Title: Losing My Virginity
Author: Richard Branson
Page Count: 520
I’ve had this book lying around for a good few years now, but I’ve been putting off picking it up for whatever reason. It’s kind of strange really, because I remember giving the prologue a read back when I picked it up and quite enjoying it, I just never had the momentum to keep going. But that all changed when I had to travel back to Tamworth for a family engagement because it’s something of a tradition of mine for me to pick up my longest unread book.
One of the good things is that it’s actually misleading, because while this is quite long in terms of page count, it has pretty big text and a bunch of photographs in it too.
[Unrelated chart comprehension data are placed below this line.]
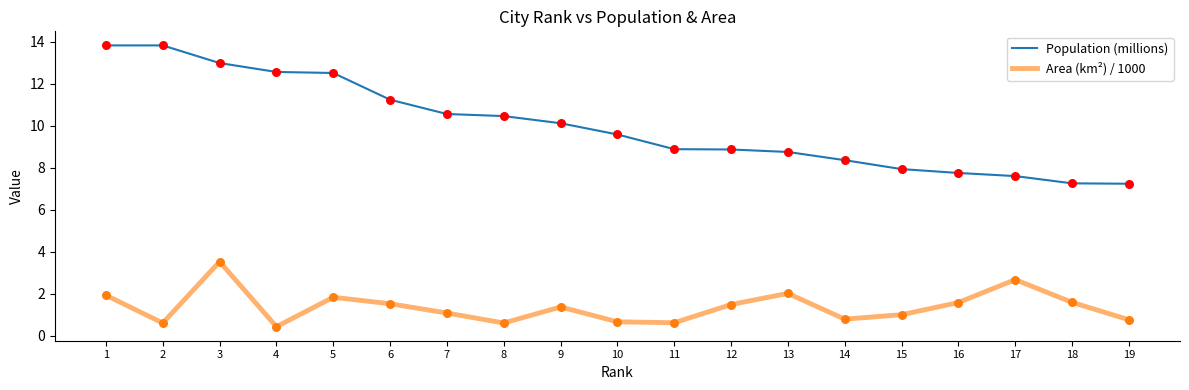

What is the difference between the highest and lowest values at 8?

9.9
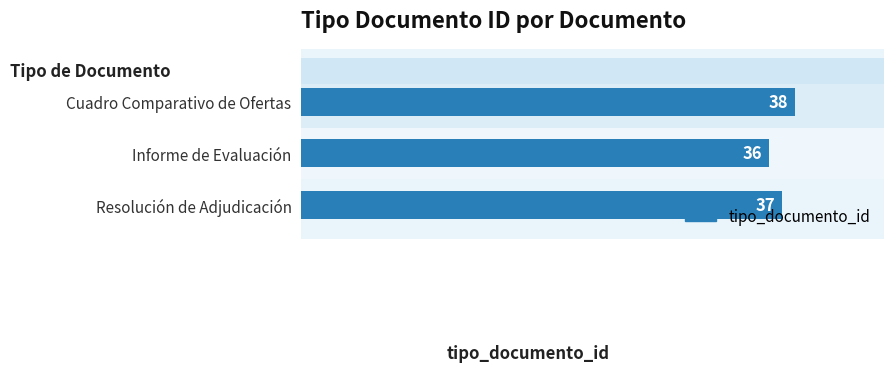

What is the average value?

37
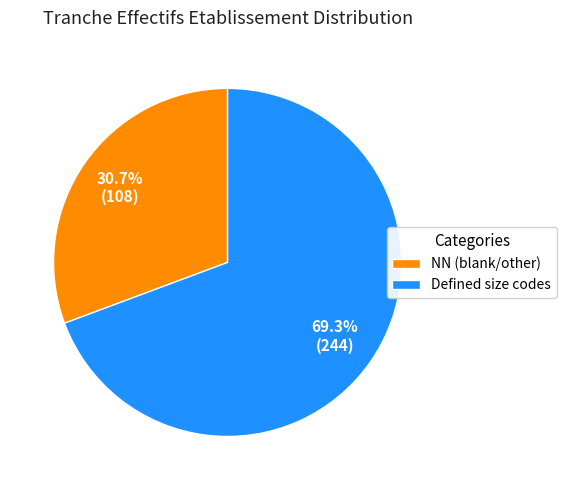

To the nearest percent, what is the difference between the largest and smallest slice percentages?

39%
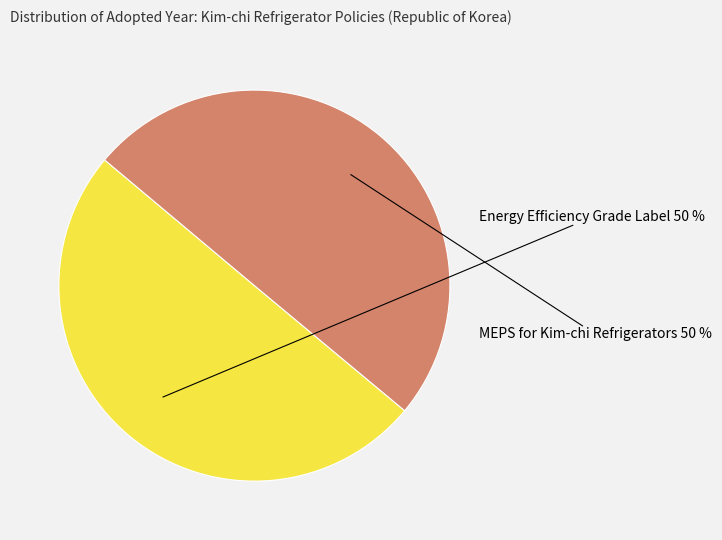

To the nearest percent, what is the average slice percentage?

50%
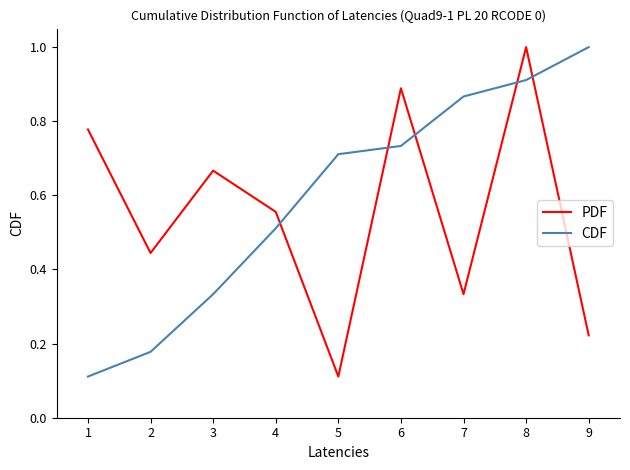

Rank the categories by PDF value from lowest to highest.

5, 9, 7, 2, 4, 3, 1, 6, 8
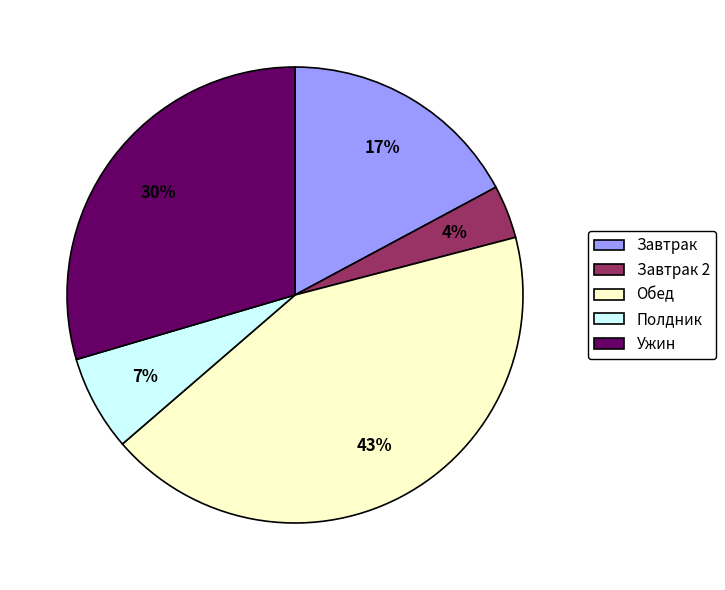

Combined, do Обед and Ужин account for over 50%?

Yes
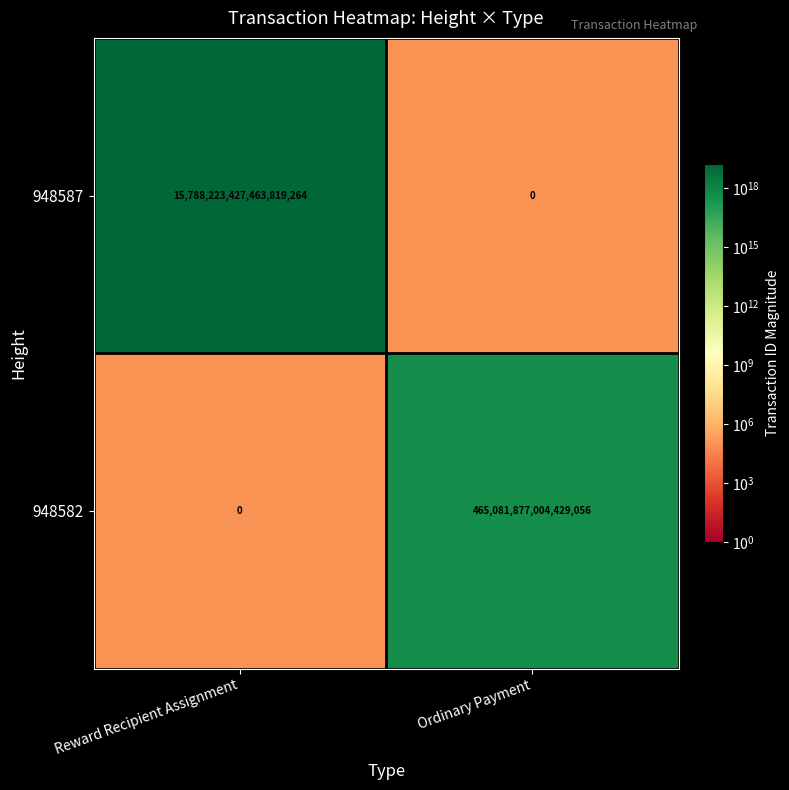

Which series changed the most between Reward Recipient Assignment and Ordinary Payment?

948587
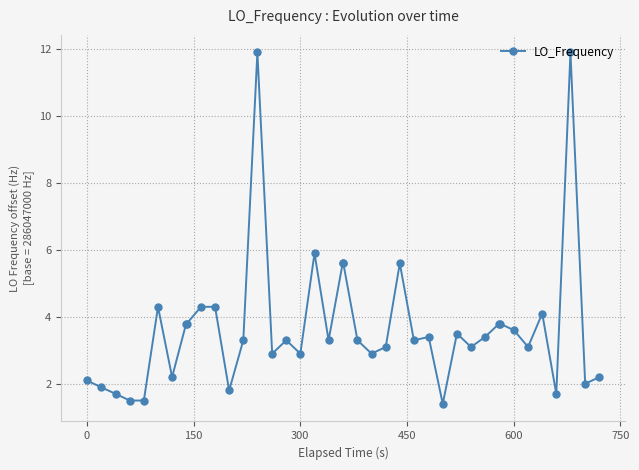

Reading right to left, extract all data points from this chart.

2.2	2.0	11.9	1.7	4.1	3.1	3.6	3.8	3.8	3.4	3.1	3.5	1.4	3.4	3.3	5.6	3.1	2.9	3.3	5.6	5.6	3.3	5.9	2.9	3.3	2.9	11.9	3.3	1.8	4.3	4.3	3.8	3.8	2.2	4.3	1.5	1.5	1.7	1.9	2.1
It’s also just generally quite interesting, whether you’re a Branson fan or not. I can’t say that I knew too much about him going into it, but I had heard good things about this book and I knew that he was an interesting chap.
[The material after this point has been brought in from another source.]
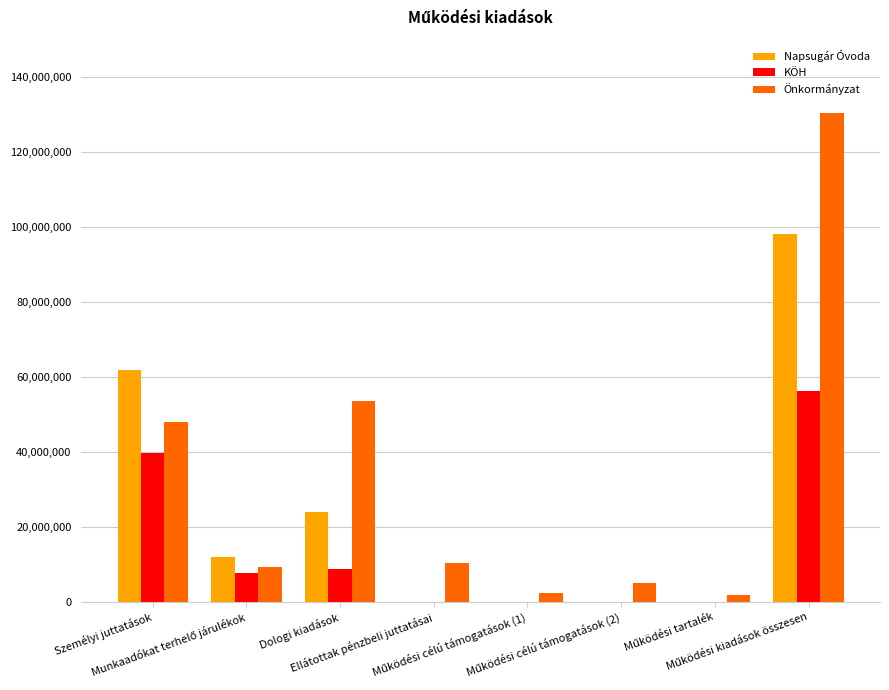

Which series has the largest total across all categories?

Önkormányzat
I guess the noteworthy thing here is the market that Branson was aiming for. It’s got a lot to offer just because he had an interesting, action-packed life, especially when it comes to some of his ballooning adventures. It also has a lot to teach you about what it takes to be successful in business, but they’re the kind of insights that you can apply at any kind of job, from a corporate role to self-employment.
I still haven’t made my mind up on what I think about Branson as a person, but I am glad that I know a little more about him. I think I pitched this book just about right because there’s no need to go out of your way to get to it in a rush. If you do see it lying around though, it’s not bad and worth your time. I’d definitely say it’s in the upper half of the “celebrity” autobiographies that I’ve read throughout the years, at least in terms of quality.
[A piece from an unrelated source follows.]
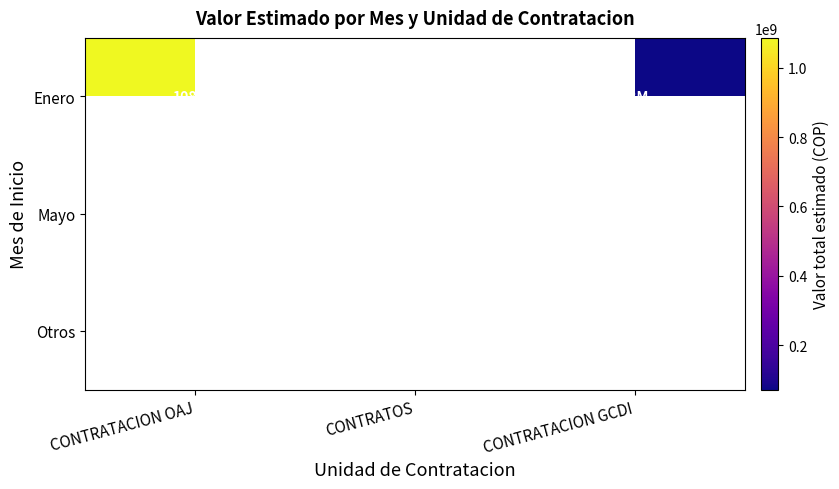

True or false: Enero has a value of 71840000.0 at CONTRATACION GCDI.

True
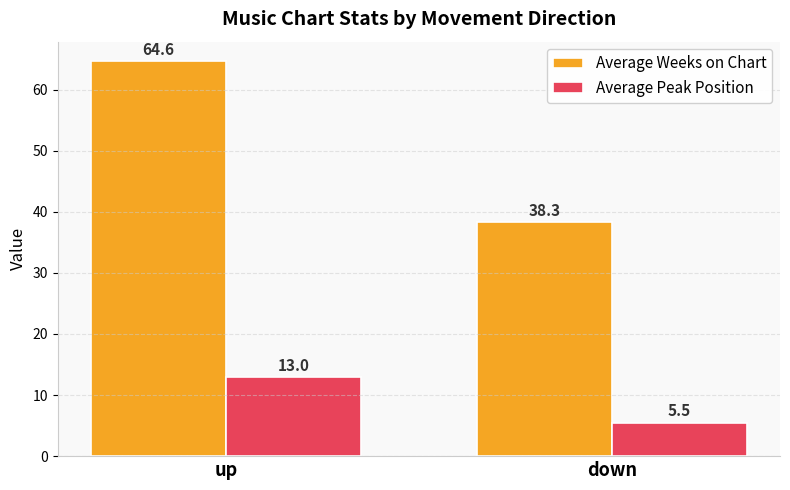

List the series in order of their overall mean, lowest first.

Average Peak Position, Average Weeks on Chart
It was also just a genuinely pleasurable reading experience, something that was nice and easy to absorb while still giving me a few little bits of food for thought. In fact, it basically set my expectations pretty well and then delivered exactly what I was hoping for from it. For a non-fiction memoir, I think that’s almost the best that you can hope for, and this really would have had to have been something quite special for it to stand out to me above all of the other great stuff that I’ve been reading.
This brings us on to the final question that I try to answer in my reviews, which is whether or not I’d recommend it. Honestly, I’d have to say yes, even if you have no particular reason for reading it. There’s a little something for everyone and while it’s not exactly going to hold up to a re-read, it was alright for a one time thing. Check it out, I guess.